Excerpted text:
Content starts

The R Document
The R Document is a novel, of the political thriller and legal thriller types, written by Irving Wallace, published in 1976, and released by Simon & Schuster. The book is a fictional account of an ultimately unsuccessful effort by the FBI Director to destroy the Bill of Rights and take over the United States.
First edition (US) | |
Author | Irving Wallace |
---|---|
Country | United States |
Language | English |
Subject | Political science |
Genre | Political thriller Legal thriller |
Publisher | Simon & Schuster (US) Cassell (UK) |
Published in English | January 1, 1976 |
Pages | 383 |
Preceded by | The Fan Club (1974) |
Followed by | The Pigeon Project (1979) |
Plot summary
Setting
The R Document occurs during a future time in the United States when crime, especially violent crime, has become so extreme a problem that FBI Director Vernon T. Tynan is promoting an especially drastic solution: a Thirty-Fifth Article Of Amendment to the Constitution of the United States that would allow the Bill of Rights to be suspended in favor of its provisions during a national domestic crisis. Tynan, who had joined the Bureau during J. Edgar Hoover's tenure as its Director, had resigned after Hoover had died (saying that "once you had worked for the Old Man[1]...you were spoiled for anyone else" to Ishmael Young, whom he has extorted into ghost-writing his autobiography) rather than work under any of Hoover's successors. (Wallace, indeed, had initially modeled Tynan on Hoover.)
The background situation
The protagonist of the novel is Attorney General Christopher Collins, whom Wallace modeled on Ramsey Clark, who, while in that office, became one of Hoover's bitterest enemies. At the time when the novel begins, his predecessor, former United States Army Colonel Noah Baxter, is ill, and indeed dying, from a stroke he had suffered. Tynan, the novel's primary antagonist, is responsible for having proposed the 35th Amendment and sold it to Andrew Wadsworth, President of the United States, and the Congress. Moreover, he has secretly formed a two-stage plan to supplement and implement the 35th upon its ratification—that plan going under the code name of "The R Document." (The "R" stands for "reconstruction," specifically that of the United States, so "The R Document" is really "The Reconstruction Document.") Baxter, who had suffered his stroke during a meeting with Tynan and Associate Deputy FBI Director Harry Adcock (modeled by Wallace on Clyde Tolson, complete to the rumors of a homosexual relationship between the two) several months before the events in the novel, tries to reveal to Collins the truth about The R Document and its two "pages," but Baxter dies before he can pass on to Collins what he knows. A Catholic, Baxter had made a deathbed confession to a priest in which he had mentioned The R Document, and Tynan has Adcock attempt (vainly as it proves) to learn that confession's contents from the priest by extortion. This extortion, which fails, owes to an attempt that hard-core delinquents had made, years ago, to stop an anti-drug crusade which the priest had been conducting by entrapping him for drug dealing. The priest ultimately passes on to Collins what little Baxter could tell him of his deathbed message.

Content ends

Work request 1:
Print the five chart records line for line, leaving out the pictures.
The text above and the records that come after it are independent of each other.

Data records:
Content starts

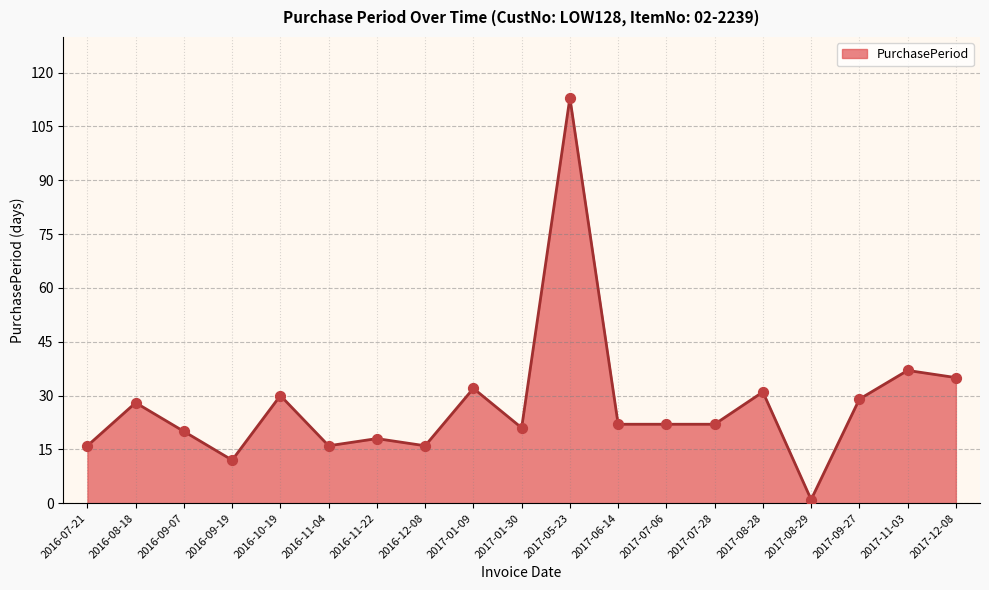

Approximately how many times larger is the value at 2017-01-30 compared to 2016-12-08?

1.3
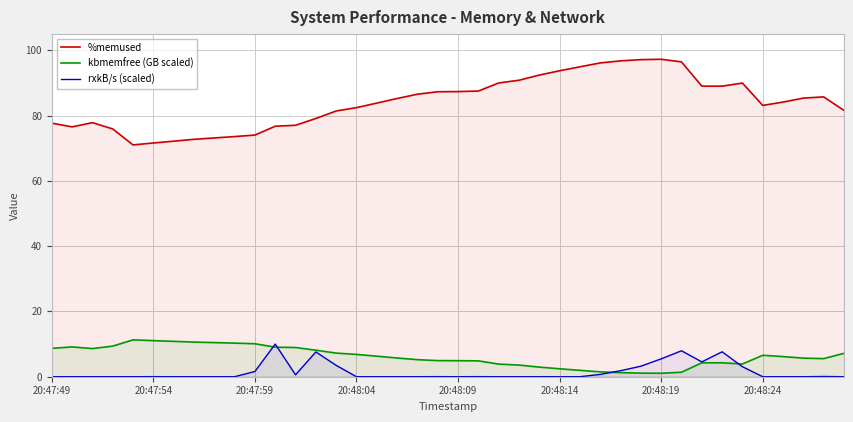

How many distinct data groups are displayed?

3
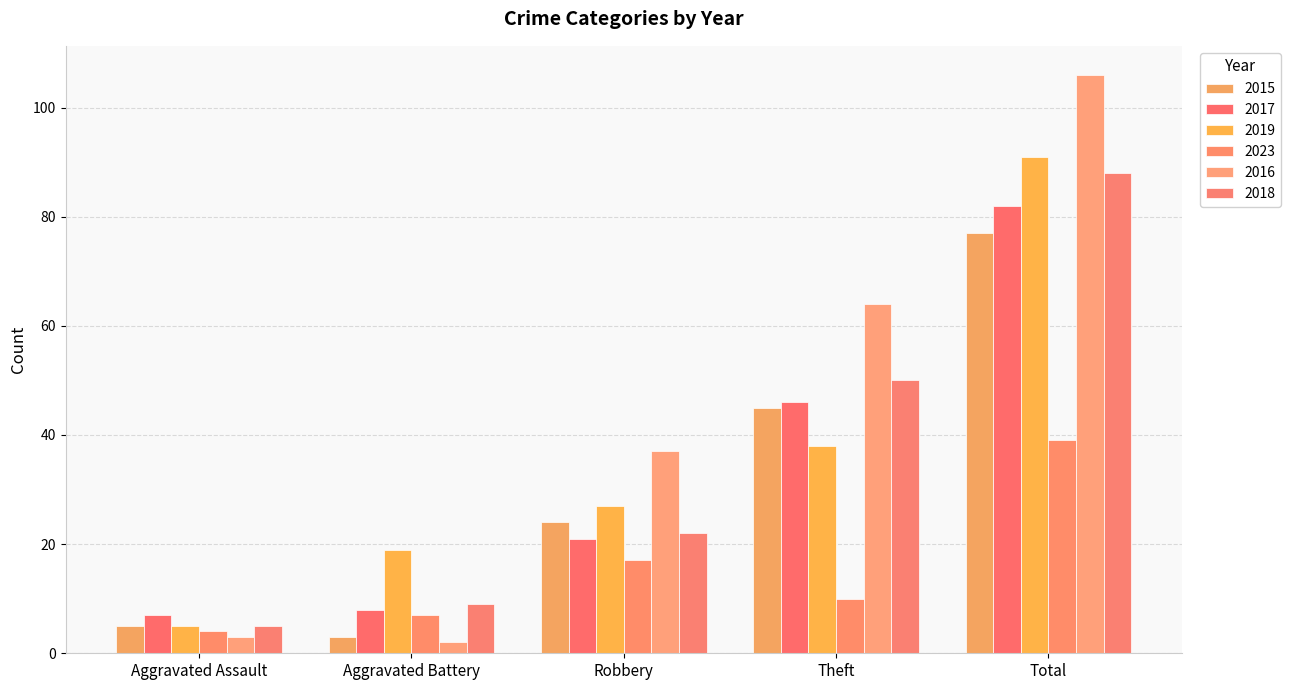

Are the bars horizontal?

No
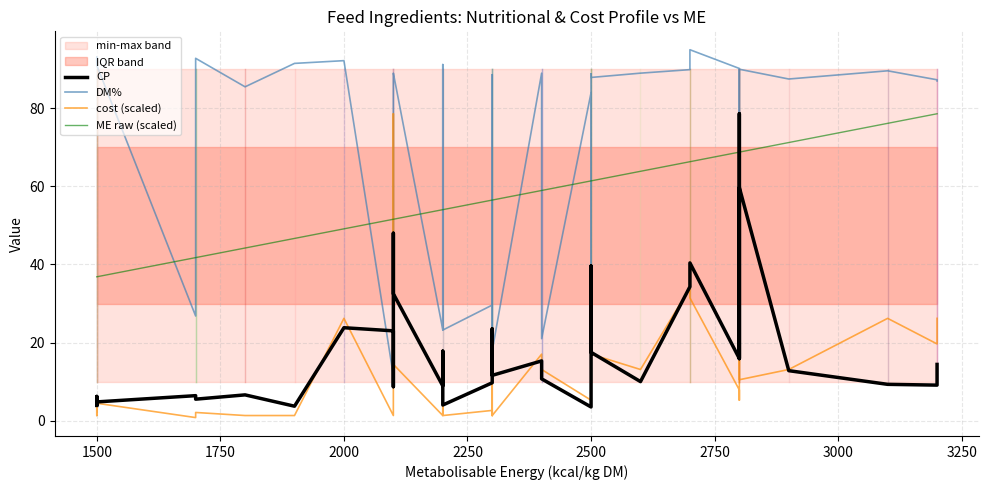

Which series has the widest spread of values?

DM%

Content ends

Work request 2:
According to the article on The R Document, what does the "R" in the plan's code name stand for?

Reply 1:
Approximately how many times larger is the value at 2017-01-30 compared to 2016-12-08?

1.3

How many distinct data groups are displayed?

3

Are the bars horizontal?

No

Which series has the widest spread of values?

DM%

Reply 2:
It stands for "reconstruction," specifically the reconstruction of the United States.